> _INSTRUCTIONS TO FOLLOW_: Your answer should be the lines below from the one with "büyük tasarruf edin." to the one with "525 por ciento", both included, given again exactly and with nothing added.

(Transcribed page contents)
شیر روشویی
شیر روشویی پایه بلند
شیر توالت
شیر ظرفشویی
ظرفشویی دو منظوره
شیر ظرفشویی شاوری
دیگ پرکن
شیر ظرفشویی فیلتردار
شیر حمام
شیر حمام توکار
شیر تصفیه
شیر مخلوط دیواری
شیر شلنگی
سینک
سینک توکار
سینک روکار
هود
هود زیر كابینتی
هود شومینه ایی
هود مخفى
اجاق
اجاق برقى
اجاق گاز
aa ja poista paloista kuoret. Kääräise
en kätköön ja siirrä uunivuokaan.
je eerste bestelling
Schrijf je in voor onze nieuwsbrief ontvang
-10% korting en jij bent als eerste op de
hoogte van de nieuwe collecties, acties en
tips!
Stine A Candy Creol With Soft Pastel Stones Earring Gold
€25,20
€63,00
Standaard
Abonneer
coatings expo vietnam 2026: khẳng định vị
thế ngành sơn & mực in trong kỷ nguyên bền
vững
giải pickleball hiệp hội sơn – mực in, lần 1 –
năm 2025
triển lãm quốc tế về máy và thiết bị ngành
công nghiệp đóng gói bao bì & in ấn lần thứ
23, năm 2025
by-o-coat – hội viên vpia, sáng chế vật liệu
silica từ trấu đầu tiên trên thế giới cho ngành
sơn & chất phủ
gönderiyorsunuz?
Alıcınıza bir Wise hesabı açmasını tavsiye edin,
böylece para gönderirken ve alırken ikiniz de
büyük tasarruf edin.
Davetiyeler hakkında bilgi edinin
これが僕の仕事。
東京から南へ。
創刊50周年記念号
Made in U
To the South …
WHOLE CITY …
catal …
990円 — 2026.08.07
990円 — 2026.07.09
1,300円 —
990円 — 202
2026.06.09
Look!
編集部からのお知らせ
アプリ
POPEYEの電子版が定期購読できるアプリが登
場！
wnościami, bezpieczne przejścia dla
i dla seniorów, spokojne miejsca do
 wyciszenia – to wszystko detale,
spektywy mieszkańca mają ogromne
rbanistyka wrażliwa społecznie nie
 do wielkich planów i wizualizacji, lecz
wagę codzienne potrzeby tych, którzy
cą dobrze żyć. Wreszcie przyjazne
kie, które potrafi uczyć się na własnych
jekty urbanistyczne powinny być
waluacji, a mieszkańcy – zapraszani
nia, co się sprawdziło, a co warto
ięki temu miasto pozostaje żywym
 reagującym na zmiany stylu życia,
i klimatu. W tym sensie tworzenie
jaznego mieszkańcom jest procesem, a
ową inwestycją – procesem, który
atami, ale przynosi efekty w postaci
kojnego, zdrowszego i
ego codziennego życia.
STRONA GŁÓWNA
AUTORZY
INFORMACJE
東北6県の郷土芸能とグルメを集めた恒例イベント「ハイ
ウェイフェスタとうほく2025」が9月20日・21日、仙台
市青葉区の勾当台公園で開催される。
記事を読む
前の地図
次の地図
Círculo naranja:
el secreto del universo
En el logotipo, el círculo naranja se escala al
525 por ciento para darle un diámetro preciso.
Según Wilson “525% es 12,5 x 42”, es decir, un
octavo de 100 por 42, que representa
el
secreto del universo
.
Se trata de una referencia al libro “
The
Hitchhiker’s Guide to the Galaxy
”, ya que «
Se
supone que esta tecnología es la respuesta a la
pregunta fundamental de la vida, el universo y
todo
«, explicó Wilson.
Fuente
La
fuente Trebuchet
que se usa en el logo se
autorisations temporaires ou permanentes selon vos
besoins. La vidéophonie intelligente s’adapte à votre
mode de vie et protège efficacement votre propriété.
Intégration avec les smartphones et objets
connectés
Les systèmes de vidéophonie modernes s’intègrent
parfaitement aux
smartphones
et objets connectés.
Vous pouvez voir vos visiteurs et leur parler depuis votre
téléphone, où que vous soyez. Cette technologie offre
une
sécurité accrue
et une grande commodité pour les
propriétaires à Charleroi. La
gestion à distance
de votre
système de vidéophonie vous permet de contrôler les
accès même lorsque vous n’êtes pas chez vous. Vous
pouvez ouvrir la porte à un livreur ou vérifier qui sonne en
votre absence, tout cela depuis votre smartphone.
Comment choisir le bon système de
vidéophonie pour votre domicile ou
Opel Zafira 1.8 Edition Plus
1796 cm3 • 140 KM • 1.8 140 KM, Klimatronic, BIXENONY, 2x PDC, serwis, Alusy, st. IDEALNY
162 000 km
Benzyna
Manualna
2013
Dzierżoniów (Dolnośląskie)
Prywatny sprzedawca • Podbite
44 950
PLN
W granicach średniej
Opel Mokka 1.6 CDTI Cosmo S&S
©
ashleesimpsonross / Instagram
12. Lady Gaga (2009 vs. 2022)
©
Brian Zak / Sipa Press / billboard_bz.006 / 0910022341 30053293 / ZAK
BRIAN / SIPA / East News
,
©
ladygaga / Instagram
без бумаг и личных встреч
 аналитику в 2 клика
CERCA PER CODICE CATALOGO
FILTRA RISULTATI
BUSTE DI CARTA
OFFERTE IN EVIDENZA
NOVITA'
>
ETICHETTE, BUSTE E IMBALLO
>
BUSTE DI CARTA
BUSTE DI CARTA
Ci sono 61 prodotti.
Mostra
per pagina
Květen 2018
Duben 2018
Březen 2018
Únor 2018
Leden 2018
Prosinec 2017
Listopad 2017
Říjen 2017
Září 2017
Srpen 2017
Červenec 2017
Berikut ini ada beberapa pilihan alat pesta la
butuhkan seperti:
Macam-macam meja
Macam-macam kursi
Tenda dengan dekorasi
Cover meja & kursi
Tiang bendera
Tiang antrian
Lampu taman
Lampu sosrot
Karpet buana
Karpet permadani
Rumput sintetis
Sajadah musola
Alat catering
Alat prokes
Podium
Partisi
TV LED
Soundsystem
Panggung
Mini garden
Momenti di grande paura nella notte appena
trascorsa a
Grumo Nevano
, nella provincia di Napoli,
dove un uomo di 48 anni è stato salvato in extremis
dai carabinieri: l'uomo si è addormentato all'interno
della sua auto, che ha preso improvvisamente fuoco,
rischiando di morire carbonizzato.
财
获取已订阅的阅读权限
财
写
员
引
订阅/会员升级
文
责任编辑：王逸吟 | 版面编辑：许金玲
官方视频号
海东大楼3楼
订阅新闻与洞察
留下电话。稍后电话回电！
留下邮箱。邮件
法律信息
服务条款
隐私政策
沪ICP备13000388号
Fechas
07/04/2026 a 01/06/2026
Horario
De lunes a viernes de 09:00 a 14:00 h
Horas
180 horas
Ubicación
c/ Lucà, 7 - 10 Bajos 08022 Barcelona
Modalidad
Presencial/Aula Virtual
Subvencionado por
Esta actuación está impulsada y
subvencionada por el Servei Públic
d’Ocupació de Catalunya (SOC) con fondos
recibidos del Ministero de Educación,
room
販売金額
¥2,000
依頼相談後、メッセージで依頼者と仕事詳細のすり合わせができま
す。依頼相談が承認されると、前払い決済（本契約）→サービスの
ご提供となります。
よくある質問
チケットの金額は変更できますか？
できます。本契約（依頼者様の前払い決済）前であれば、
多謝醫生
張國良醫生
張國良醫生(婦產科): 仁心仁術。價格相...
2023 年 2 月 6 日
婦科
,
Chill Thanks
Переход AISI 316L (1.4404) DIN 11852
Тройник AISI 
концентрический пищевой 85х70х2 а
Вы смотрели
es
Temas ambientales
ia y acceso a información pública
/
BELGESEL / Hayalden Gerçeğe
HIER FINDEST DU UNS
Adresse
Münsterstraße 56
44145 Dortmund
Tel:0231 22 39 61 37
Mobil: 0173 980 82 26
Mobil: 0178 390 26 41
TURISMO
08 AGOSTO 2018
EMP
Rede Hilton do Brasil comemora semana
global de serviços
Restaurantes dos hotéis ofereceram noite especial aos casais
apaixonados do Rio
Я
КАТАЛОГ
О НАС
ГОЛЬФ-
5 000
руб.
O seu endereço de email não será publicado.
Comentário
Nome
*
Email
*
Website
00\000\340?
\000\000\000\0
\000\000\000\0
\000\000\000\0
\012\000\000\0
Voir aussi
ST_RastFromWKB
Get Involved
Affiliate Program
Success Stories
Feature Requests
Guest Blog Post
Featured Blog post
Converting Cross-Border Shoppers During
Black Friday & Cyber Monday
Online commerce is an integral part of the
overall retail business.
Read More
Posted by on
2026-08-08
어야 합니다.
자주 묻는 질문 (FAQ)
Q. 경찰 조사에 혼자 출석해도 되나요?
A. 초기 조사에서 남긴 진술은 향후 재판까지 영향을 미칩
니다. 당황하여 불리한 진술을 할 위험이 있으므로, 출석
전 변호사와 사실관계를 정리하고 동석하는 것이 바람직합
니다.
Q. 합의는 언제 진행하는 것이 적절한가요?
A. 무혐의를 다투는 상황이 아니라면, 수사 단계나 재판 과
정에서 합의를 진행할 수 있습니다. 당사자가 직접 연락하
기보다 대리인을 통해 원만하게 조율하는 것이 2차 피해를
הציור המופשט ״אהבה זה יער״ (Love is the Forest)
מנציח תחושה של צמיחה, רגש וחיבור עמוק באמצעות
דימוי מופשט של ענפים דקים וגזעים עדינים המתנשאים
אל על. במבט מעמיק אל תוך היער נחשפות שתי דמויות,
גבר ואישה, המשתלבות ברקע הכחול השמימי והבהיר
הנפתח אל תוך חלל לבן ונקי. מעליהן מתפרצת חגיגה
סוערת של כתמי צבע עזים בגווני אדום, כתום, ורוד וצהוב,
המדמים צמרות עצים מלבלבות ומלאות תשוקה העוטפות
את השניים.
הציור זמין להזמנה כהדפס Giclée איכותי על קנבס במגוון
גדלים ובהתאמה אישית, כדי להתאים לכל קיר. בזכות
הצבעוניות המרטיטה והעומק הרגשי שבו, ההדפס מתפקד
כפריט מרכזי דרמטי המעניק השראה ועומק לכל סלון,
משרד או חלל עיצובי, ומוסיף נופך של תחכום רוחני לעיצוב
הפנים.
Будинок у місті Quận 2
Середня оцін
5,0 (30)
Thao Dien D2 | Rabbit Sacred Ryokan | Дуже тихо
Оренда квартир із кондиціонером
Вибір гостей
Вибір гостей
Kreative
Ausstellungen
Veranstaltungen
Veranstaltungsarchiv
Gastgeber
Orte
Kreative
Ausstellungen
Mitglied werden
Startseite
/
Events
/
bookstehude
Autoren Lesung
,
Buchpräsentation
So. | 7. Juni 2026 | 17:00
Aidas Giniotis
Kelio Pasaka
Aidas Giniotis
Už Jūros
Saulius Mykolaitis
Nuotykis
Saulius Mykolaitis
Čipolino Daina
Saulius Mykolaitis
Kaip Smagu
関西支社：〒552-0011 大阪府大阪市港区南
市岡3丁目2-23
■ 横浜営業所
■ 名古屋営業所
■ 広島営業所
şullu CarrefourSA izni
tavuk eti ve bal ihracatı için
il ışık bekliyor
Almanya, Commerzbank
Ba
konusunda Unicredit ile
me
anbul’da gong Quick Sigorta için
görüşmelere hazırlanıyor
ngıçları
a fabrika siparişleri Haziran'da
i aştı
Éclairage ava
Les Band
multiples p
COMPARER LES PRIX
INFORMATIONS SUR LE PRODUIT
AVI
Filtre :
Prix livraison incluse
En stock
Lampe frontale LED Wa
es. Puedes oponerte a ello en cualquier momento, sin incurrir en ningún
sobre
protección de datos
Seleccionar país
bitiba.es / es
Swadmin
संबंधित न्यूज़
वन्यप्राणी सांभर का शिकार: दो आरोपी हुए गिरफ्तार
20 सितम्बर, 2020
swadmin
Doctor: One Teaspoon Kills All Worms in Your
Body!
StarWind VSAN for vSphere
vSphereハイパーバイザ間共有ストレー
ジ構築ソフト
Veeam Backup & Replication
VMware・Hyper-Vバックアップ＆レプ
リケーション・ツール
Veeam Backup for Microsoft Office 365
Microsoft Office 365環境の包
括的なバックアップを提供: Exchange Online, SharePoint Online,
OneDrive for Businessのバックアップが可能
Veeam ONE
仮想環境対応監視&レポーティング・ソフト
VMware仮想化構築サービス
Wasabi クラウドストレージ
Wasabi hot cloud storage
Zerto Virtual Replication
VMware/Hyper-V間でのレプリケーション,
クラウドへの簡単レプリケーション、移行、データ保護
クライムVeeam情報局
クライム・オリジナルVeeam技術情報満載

> _RESULT OF THIS TASK_:
büyük tasarruf edin.
Davetiyeler hakkında bilgi edinin
これが僕の仕事。
東京から南へ。
創刊50周年記念号
Made in U
To the South …
WHOLE CITY …
catal …
990円 — 2026.08.07
990円 — 2026.07.09
1,300円 —
990円 — 202
2026.06.09
Look!
編集部からのお知らせ
アプリ
POPEYEの電子版が定期購読できるアプリが登
場！
wnościami, bezpieczne przejścia dla
i dla seniorów, spokojne miejsca do
 wyciszenia – to wszystko detale,
spektywy mieszkańca mają ogromne
rbanistyka wrażliwa społecznie nie
 do wielkich planów i wizualizacji, lecz
wagę codzienne potrzeby tych, którzy
cą dobrze żyć. Wreszcie przyjazne
kie, które potrafi uczyć się na własnych
jekty urbanistyczne powinny być
waluacji, a mieszkańcy – zapraszani
nia, co się sprawdziło, a co warto
ięki temu miasto pozostaje żywym
 reagującym na zmiany stylu życia,
i klimatu. W tym sensie tworzenie
jaznego mieszkańcom jest procesem, a
ową inwestycją – procesem, który
atami, ale przynosi efekty w postaci
kojnego, zdrowszego i
ego codziennego życia.
STRONA GŁÓWNA
AUTORZY
INFORMACJE
東北6県の郷土芸能とグルメを集めた恒例イベント「ハイ
ウェイフェスタとうほく2025」が9月20日・21日、仙台
市青葉区の勾当台公園で開催される。
記事を読む
前の地図
次の地図
Círculo naranja:
el secreto del universo
En el logotipo, el círculo naranja se escala al
525 por ciento para darle un diámetro preciso.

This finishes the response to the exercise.